- Your instructions -
Every line below that holds the string "публикация" should be copied out.

- Data -
——————————
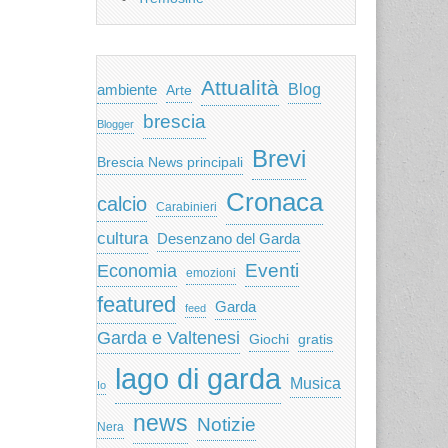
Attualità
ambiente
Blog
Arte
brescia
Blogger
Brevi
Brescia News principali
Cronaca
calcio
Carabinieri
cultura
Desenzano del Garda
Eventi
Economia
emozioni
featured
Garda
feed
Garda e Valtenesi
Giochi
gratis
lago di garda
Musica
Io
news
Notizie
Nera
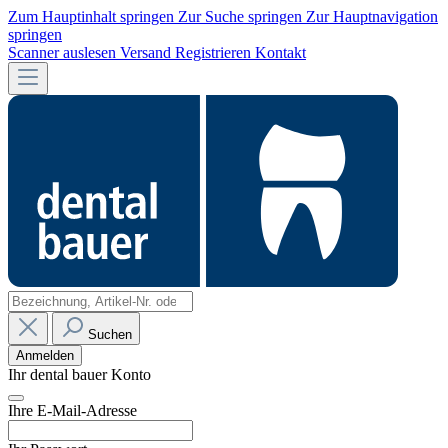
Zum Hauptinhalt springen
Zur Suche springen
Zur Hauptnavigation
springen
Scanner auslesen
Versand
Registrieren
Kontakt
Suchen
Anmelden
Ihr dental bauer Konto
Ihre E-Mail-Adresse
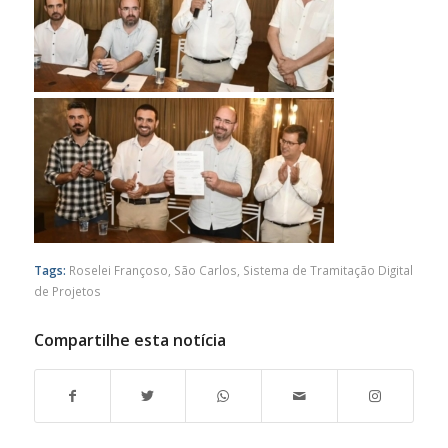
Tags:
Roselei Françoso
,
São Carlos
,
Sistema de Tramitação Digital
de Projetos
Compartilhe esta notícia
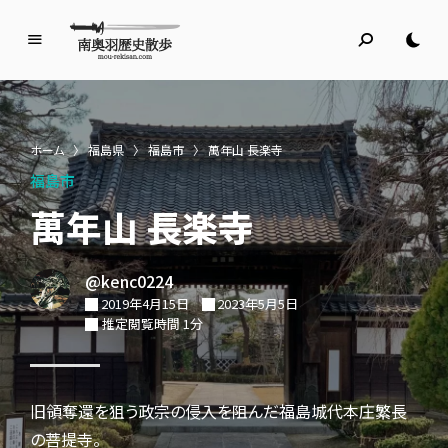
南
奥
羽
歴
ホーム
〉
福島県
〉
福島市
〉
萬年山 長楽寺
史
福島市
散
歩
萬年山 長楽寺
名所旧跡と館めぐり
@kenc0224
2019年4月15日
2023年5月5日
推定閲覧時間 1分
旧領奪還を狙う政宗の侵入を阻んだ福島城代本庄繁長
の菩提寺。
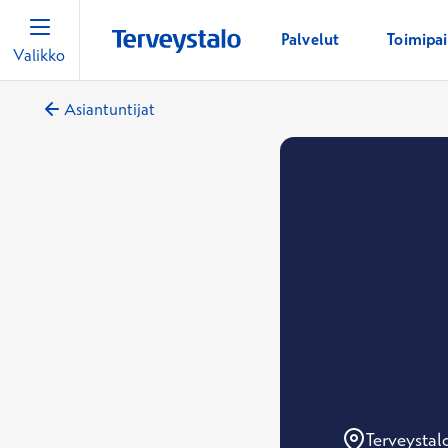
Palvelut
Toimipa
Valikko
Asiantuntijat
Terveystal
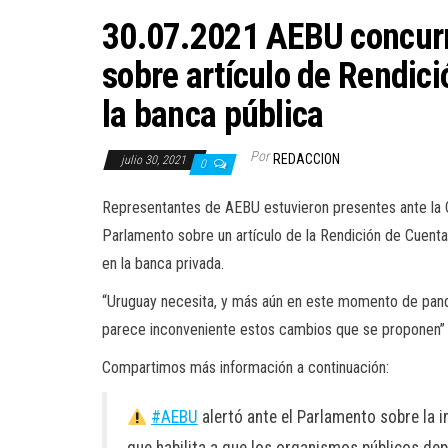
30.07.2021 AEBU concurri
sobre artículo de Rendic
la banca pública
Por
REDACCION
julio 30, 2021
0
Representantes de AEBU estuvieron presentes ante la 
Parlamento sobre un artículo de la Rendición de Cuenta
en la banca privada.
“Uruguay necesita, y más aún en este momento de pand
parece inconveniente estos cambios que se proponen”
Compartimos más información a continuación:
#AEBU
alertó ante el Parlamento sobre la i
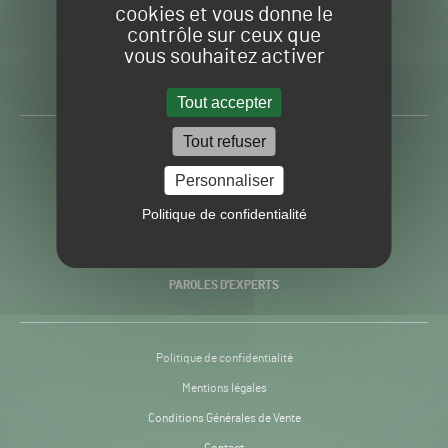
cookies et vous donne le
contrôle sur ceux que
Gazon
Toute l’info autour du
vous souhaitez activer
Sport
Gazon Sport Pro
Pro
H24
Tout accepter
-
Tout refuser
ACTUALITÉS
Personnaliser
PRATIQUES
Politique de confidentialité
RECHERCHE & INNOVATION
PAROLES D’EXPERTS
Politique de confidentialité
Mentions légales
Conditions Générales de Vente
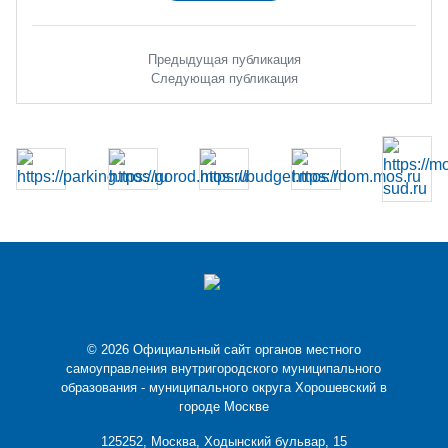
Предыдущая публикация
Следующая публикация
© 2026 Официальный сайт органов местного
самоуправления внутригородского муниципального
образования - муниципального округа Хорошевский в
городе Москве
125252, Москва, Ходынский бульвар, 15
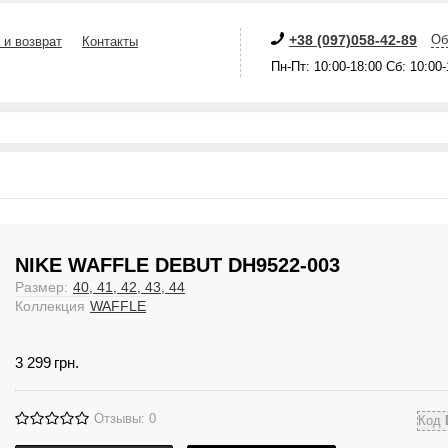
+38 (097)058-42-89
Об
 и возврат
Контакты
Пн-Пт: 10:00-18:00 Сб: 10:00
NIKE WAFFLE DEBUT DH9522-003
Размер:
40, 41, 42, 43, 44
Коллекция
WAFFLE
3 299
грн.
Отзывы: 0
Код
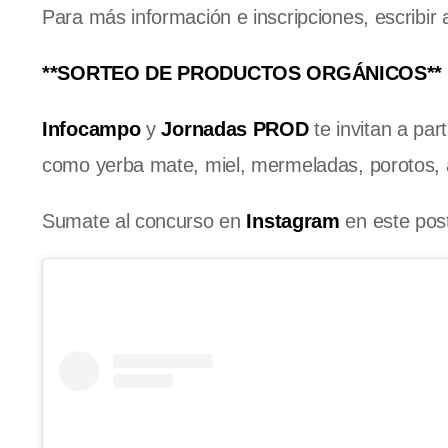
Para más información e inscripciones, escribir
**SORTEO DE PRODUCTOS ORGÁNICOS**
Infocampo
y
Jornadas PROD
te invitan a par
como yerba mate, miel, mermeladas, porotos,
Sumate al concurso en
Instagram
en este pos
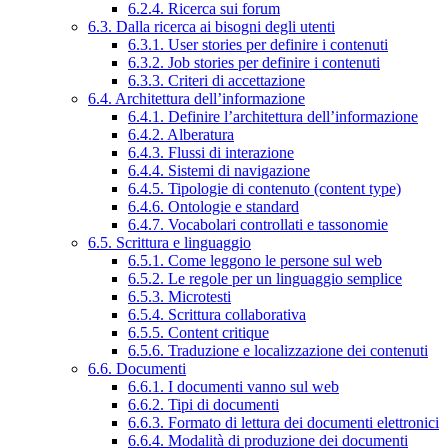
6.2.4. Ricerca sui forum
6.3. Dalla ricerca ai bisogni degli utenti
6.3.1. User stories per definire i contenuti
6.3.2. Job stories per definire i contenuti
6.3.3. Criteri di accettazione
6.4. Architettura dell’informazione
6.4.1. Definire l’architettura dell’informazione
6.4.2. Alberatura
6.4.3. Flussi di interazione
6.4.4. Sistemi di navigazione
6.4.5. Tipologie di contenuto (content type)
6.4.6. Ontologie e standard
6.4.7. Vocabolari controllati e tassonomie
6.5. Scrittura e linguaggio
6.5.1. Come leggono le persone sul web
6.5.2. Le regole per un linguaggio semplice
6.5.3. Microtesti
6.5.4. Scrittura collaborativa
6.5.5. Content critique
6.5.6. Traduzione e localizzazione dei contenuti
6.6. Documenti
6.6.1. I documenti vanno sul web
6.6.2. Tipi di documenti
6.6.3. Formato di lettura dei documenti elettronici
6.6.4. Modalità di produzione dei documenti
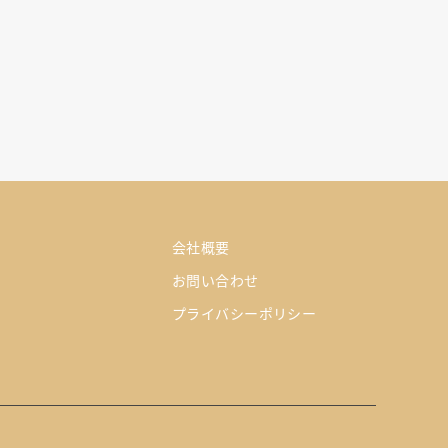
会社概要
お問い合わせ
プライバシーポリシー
——————————
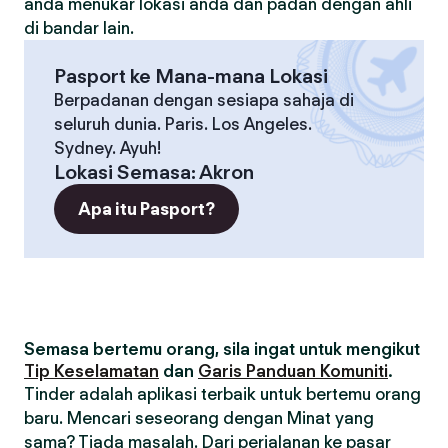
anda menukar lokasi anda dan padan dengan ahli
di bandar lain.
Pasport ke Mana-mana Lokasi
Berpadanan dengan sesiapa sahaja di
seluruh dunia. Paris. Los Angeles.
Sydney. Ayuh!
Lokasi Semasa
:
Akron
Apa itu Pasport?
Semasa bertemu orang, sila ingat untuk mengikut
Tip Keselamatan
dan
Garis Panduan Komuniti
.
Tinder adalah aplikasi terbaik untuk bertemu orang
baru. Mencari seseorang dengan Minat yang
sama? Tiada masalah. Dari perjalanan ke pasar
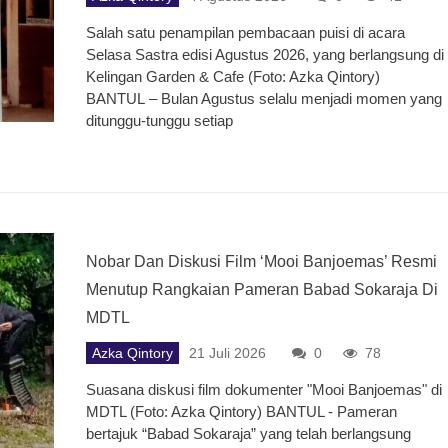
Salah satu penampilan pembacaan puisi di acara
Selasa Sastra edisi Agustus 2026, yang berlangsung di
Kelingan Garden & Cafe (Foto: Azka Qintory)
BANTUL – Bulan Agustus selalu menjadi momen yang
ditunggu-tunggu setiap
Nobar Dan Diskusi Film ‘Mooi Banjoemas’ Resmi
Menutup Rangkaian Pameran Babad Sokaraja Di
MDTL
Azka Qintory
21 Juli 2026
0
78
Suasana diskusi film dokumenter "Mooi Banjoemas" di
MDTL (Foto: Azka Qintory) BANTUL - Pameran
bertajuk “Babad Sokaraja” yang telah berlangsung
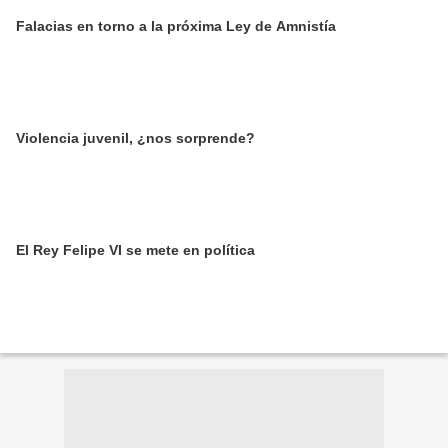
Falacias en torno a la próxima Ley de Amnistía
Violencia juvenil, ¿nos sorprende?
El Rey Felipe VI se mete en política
——————————
- Exercise solution -
Предыдущая публикация
Следующая публикация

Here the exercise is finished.